Yaklaşık 15 aylık bir aradan sonra merhaba dostlar..
Aslında biraz daha dinlenme ve ara vermeyi düşünüyordum. Bir iki küçük eleştiri ve Serhat başkan ile sohbetlerin ardından karar verdim ara sıra da olsa da. Bunun içinde İzmirli ile (Aslında Ceyhanlı) ile başlamak istedim.
Malumdur ben biraz detaycıyımdır ve bir şeyler yazmayı severim.
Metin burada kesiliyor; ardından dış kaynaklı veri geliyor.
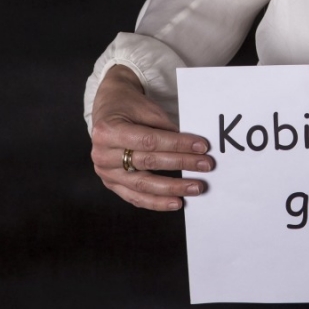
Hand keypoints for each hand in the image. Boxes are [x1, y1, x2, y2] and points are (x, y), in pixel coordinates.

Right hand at [90, 65, 214, 210]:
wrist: (107, 109)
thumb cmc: (128, 106)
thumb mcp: (146, 108)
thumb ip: (165, 128)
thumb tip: (191, 148)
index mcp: (109, 131)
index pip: (150, 141)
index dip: (178, 145)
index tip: (201, 147)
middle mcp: (103, 154)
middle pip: (148, 163)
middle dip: (181, 164)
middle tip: (205, 165)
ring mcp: (105, 172)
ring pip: (143, 185)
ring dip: (172, 188)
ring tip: (195, 188)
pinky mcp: (111, 183)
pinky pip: (135, 197)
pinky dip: (156, 202)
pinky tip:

Bugünde sizlere bu güzelin hikâyesinden kısaca bahsedeceğim. Bu arada son 18 ay içerisinde hem diz, hem de bel fıtığı ameliyatı olduğum için fazla alan çalışması yapamadım(Tünek). yalıçapkını Ali Murtaza başkan ile daha önce yaptığımız birkaç alandan üç tanesini kontrol ettim ve çalışıyordu. Sonra bu güzeli çektiğim alana üs kurmaya karar verdim.
Diğer 2 alanda bir iki misafir arkadaşı misafir ettim. Ancak Ali Murtaza başkan kırgın olduğu için hiçbir çalışmaya katılmadı. Bu arada kendisini büyük bir kaza geçirdi ve parmaklarının biri kaybetti ve diğerini kurtarmaya çalışıyorlar ve diğer ikisi için umutla bekliyor. Parmak uçları avuçlarının içine dikildi ve kurtarılmayı bekliyor. Kendisine bir kez daha acil şifalar diliyorum.
Neyse gelelim hikâyesine;
Misafirlerimiz gittikten sonra diğer alana geçtim. Aslında bu çekimlere Murat Demirtaşta katılacaktı. Ancak bazı sebeplerden dolayı son anda vazgeçti ve tek başıma gitmek zorunda kaldım. 5 gün üst üste aynı alanda karargâh kurdum. Diz sakat, bel sakat, göz sakat iyi kötü tünekleri kurdum ve alana yerleştim. Tam kuşlar hareketlenmeye başladı. Çadırın içinde kan ter içiresinde kalmış donuma kadar terlemişken, 2 Suriyeli çoban geldi çadırın yanına Sen kim? Napıyon burda? Kuş diyom anlamıyor, fotoğraf diyom anlamıyor, video diyom anlamıyor? Tabu bu arada Adanalıyım ya. Hem de çok kibar 7 ceddinin hatırını soruyor ve saydırıyorum. Çıktım dışarı kamerayı gösterdim. Anladılar uzaklaşmalarını istedim ve zorla da olsa uzaklaştırdım. Ama gittiler 20 metre ileride durum bağıra çağıra konuşuyorlar. Çapkınlar sürekli birbirlerine sesleniyorlar ve çağrı yapıyorlar. Tekrar çıktım ve daha da uzağa gitmelerini istedim. Neyse gittiler. Öğle arası verdim. Öğleden sonra saat 3 gibi tekrar bu kez ters tarafa geçtim. Tam çekim yapmaya başlayacağım bu kez bir pikap geldim. Hemşerim ne yapıyorsun burada bir çık hele dedi, Çıktım öndekilerle konuşurken kahveci beni tanıdı ve yaw bu bizim kuşçu abi. Tanıyoruz. Kısa hoşbeşten sonra onarda uzaklaştılar ve nihayet iki üç gün güzel güzel çekimler yaptım. Bu da o günlerden bir tanesine ait.
Beğenmeniz umuduyla ara sıra yükleyecek olsam da herkese yeniden merhaba.